Grazie agli studi sul tatto si potranno progettare originali dispositivi robotici e ingegneristici per applicazioni in campo medico.  Presso il Centro “E. Piaggio” dell’Università di Pisa è stato infatti condotto una studio che dimostra che il senso del tatto è in grado di fornirci informazioni utili per ricostruire la nostra immagine del mondo esterno a partire dagli stimoli che la realtà ci offre.

I nostri sensi ci permettono di costruire un’immagine mentale di come è fatta la realtà, ma spesso l’interpretazione che noi diamo dei dati raccolti può generare inganni sensoriali. Si pensi, ad esempio, ai giochi di prospettiva che ingannano la vista.

Grazie agli esperimenti condotti per rilevare alcune delle regole con cui gli stimoli sensoriali sono integrati nella nostra rappresentazione del mondo, è stato dimostrato che anche il tatto può “ingannarci”, spingendoci a creare un’immagine mentale della realtà diversa da quella vera.

Alla vista di un oggetto che si avvicina si ha la sensazione che questo aumenti di grandezza. In maniera analoga, toccando una superficie con un dito, se l’area di contatto aumenta in maniera imprevista, come accade in presenza di oggetti più morbidi, la sensazione che si ha è di uno spostamento maggiore del dito.

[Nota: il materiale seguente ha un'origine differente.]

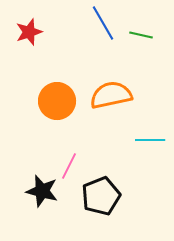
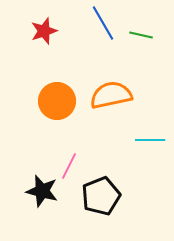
red star: moved 15 px right, 1 px up
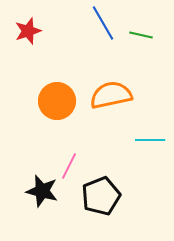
red star: moved 16 px left
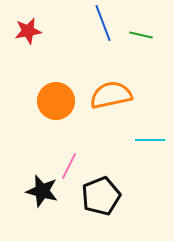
blue line: rotated 9 degrees clockwise
red star: rotated 8 degrees clockwise
orange circle: moved 1 px left
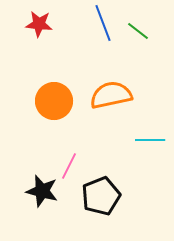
red star: moved 11 px right, 7 px up; rotated 16 degrees clockwise
green line: moved 3 px left, 4 px up; rotated 25 degrees clockwise
orange circle: moved 2 px left
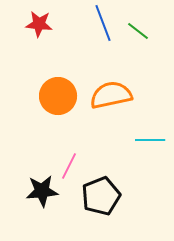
orange circle: moved 4 px right, 5 px up
black star: rotated 20 degrees counterclockwise
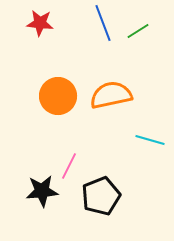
red star: moved 1 px right, 1 px up
green line: rotated 70 degrees counterclockwise
cyan line: rotated 16 degrees clockwise
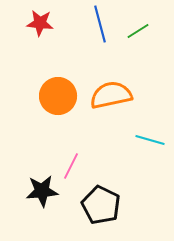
blue line: moved 3 px left, 1 px down; rotated 6 degrees clockwise
pink line: moved 2 px right
black pentagon: moved 9 px down; rotated 24 degrees counterclockwise
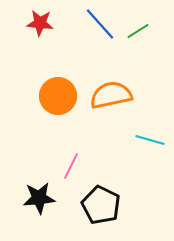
blue line: rotated 27 degrees counterclockwise
black star: moved 3 px left, 7 px down
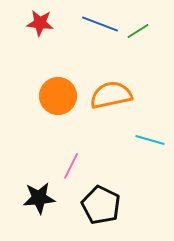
blue line: rotated 27 degrees counterclockwise
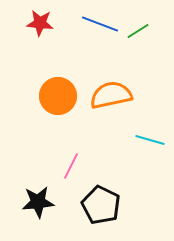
black star: moved 1 px left, 4 px down
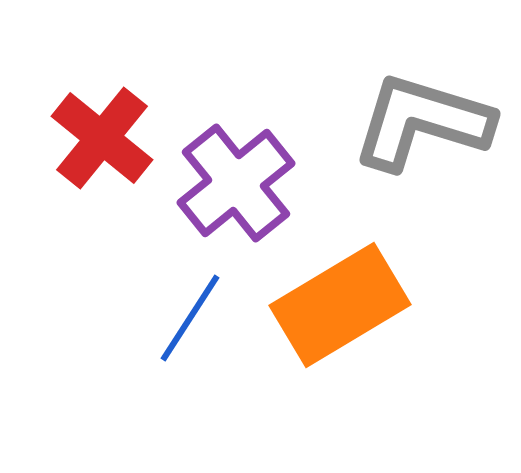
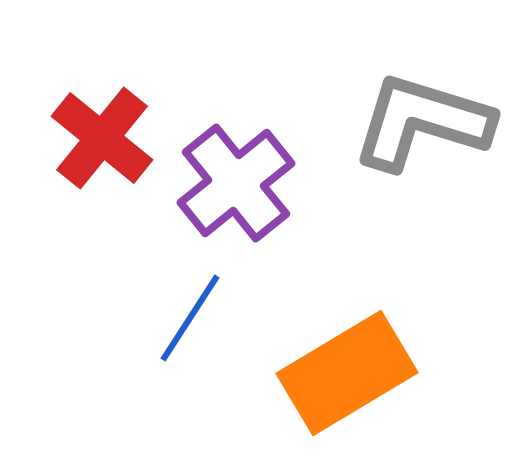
orange rectangle: moved 7 px right, 68 px down
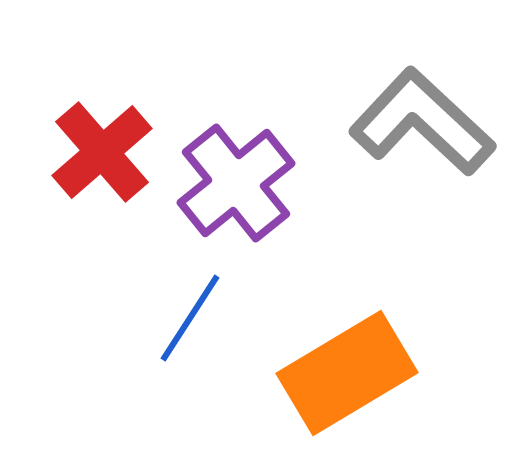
gray L-shape: rotated 26 degrees clockwise
red cross: moved 14 px down; rotated 10 degrees clockwise
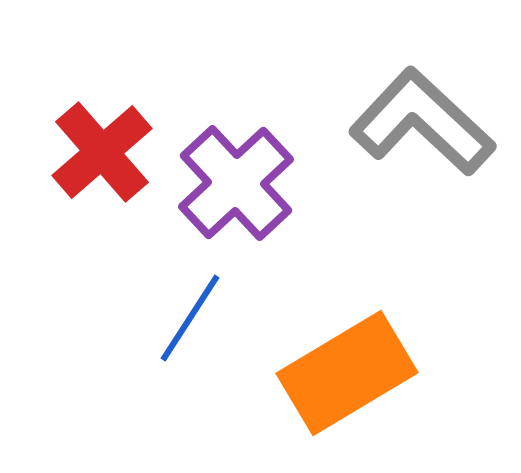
purple cross: rotated 4 degrees counterclockwise
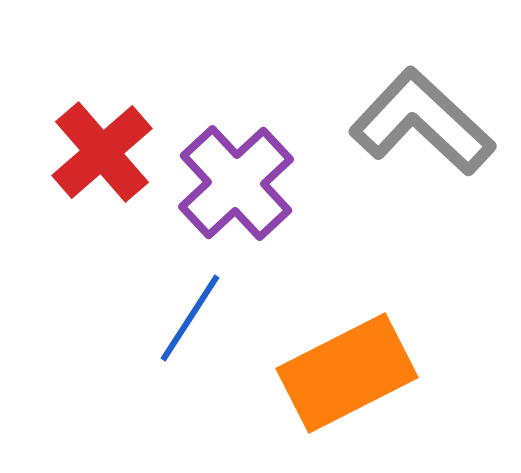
orange rectangle: rotated 4 degrees clockwise
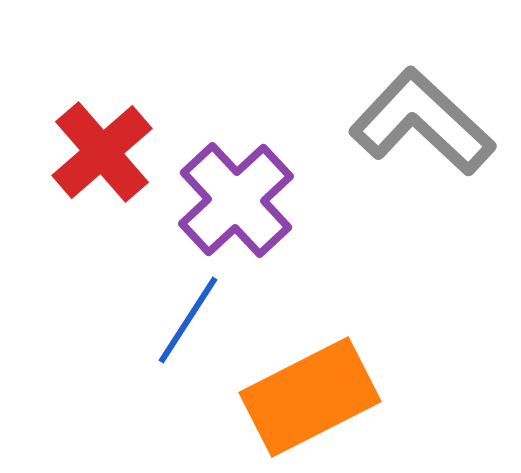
purple cross: moved 17 px down
blue line: moved 2 px left, 2 px down
orange rectangle: moved 37 px left, 24 px down
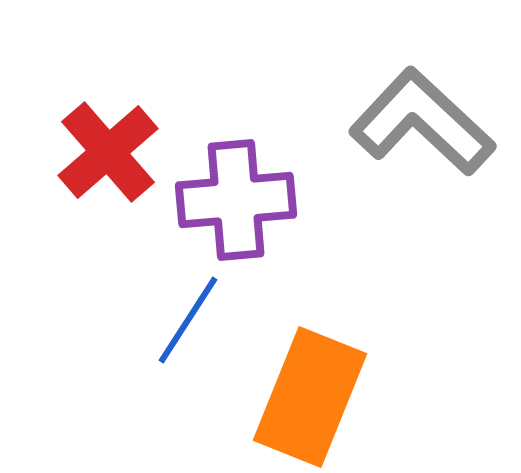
red cross: moved 6 px right
purple cross: rotated 38 degrees clockwise
orange rectangle: rotated 41 degrees counterclockwise
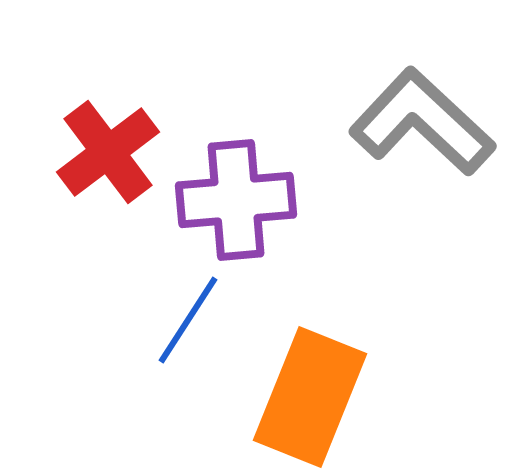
red cross: rotated 4 degrees clockwise
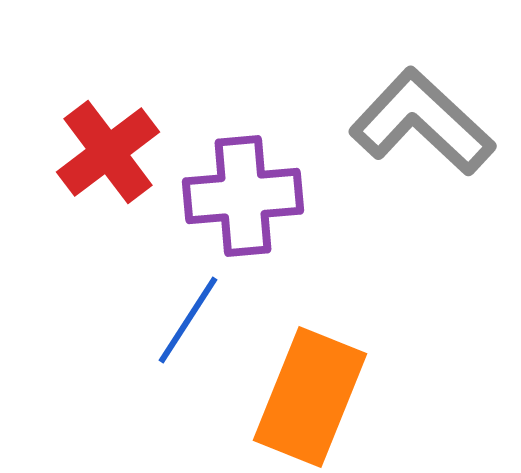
purple cross: moved 7 px right, 4 px up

Ciò avviene perché nella nostra immagine mentale della realtà riteniamo che alcune proprietà degli oggetti, come la rigidità di una superficie, non varino. Se queste sono cambiate senza che ne siamo coscienti, cerchiamo di trovare una spiegazione in cui queste proprietà restino fisse. A mutare sono invece altre variabili come, nel caso specifico, la posizione del nostro dito rispetto all’oggetto.